Mesmerized by movement and enhanced by animal toys, babies are natural audiences for a miniature puppet show. Lay your baby on his back or put him in a reclining bouncy seat. Just slip a finger puppet or two onto your fingers and let them bob, dance, kiss, tickle, sing and talk to your littlest spectator. At this age, he’s likely to reach out, grab a puppet, and start to mouth it, which is fine. (Just be sure the puppets have no small parts that can be pulled off and swallowed.) He’s equally likely to babble, gurgle, and blow raspberries at the animated actors. Find a song to go with your puppet and make it a musical show!

Listening to the puppet talk and sing will help him learn the art of conversation – that is, that first one person (or puppet, as the case may be) talks, and then the other person responds. Being tickled and nuzzled by his little friends provides both entertaining tactile stimulation and fun, positive interaction with you.

Some Examples of rhymes you could use a finger puppet with are:
Baa Black Sheep/Little Bo Peep – Black sheep
Five Little Ducks – Duck
Five Speckled Frogs – Green Frog
Hickory Dickory Dock/ Three Blind Mice – Mouse
Incy Wincy Spider/ Little Miss Muffet – Spider
One, Two, Three, Four, Five - Fish

Simple Paper Finger Puppets
To make paper finger puppets use stiff paper, such as coloured construction paper. Cut out small rectangles and make simple cylinders the size of your fingertips, taping, gluing, or stapling the paper together around your finger. Paste on ears, whiskers, or a hat for the animal or character you want to create. A man in a top hat is fairly simple, as is a cat with pointy ears.
Finally, draw faces with a felt pen, keeping the features fairly plain: Babies react most directly and dramatically to simple, graphic faces.

Felt Finger Puppets
Felt scraps
Craft scissors
Craft glue
Sewing notions
Permanent colored markers
Cotton balls

For each puppet, first cut out a pair of 1 5/8- x 3-inch felt rectangles to serve as the front and back of the animal.

MR HORSE: For ears, cut out a pair of felt ovals (about 1 1/2 inches long). Fold them in half lengthwise and glue together the lower edges. Glue the bases of the ears to the back of the puppet. Add a fringed forelock, white mane and rounded muzzle. Use a marker to draw jawlines and nostrils.
BABY BIRD: Cut out a triangular felt bird beak and glue it in place. Add plumage.
SPOTTED HEIFER: Make cow ears following the same steps used for the horse. Glue on a pink muzzle. Colour bold black spots on the ears and face.
PINK PIGGY: For floppy pig ears, use 2-inch felt circles. Attach them as previously described for the horse. For pig cheeks and a snout, glue on 1-inch felt circles.
WOOLLY LAMB: Attach ears horizontally to the front of the lamb. Glue a bit of cotton "wool" to the top of its head and draw on the face.

Tuesday, November 2, 2010

Tunnel Time

Ever wondered why your baby is so intent on wriggling under the bed, squeezing behind the couch, or curling up on the floor of your chest? Children this age are naturally intrigued with spaces – especially when it’s just their size. You can cater to this fascination by providing a commercially-made or cardboard tunnel for the baby to crawl through. Roll a ball down the tunnel and encourage her to go after it. Or put yourself, or small toys such as beanbags or plush toys, at the other end and coax her through.

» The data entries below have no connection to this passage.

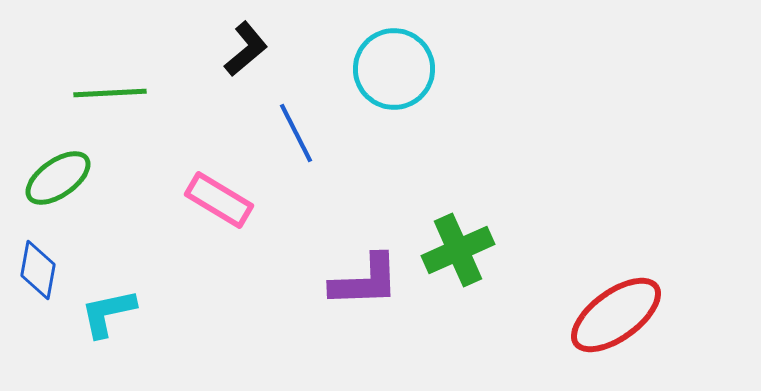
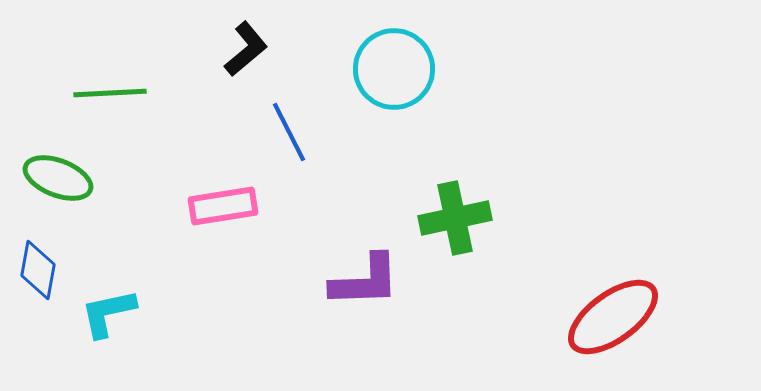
blue line: moved 7 px left, 1 px up
green ellipse: rotated 56 degrees clockwise
pink rectangle: moved 4 px right, 6 px down; rotated 40 degrees counterclockwise
green cross: moved 3 px left, 32 px up; rotated 12 degrees clockwise
red ellipse: moved 3 px left, 2 px down
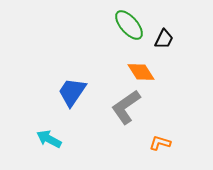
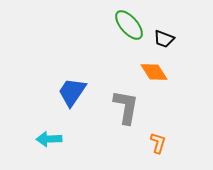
black trapezoid: rotated 85 degrees clockwise
orange diamond: moved 13 px right
gray L-shape: rotated 135 degrees clockwise
cyan arrow: rotated 30 degrees counterclockwise
orange L-shape: moved 2 px left; rotated 90 degrees clockwise
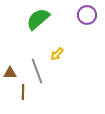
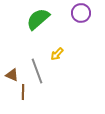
purple circle: moved 6 px left, 2 px up
brown triangle: moved 2 px right, 2 px down; rotated 24 degrees clockwise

Crawling through small places helps your baby learn just how big her body is in relation to other objects, which helps her develop both spatial and body awareness. This game also helps develop visual skills such as depth perception and builds her self-confidence as she maneuvers through the tunnel without the benefit of peripheral vision.

If you don't want to buy this toy but would like to have a child play tunnel, you can always make your own tunnel. Get 6 big boxes which have the same dimension. Remove the top and bottom of the boxes. Connect one end of the box to the other using duct tapes. Now you have a tunnel your kids will love to crawl in.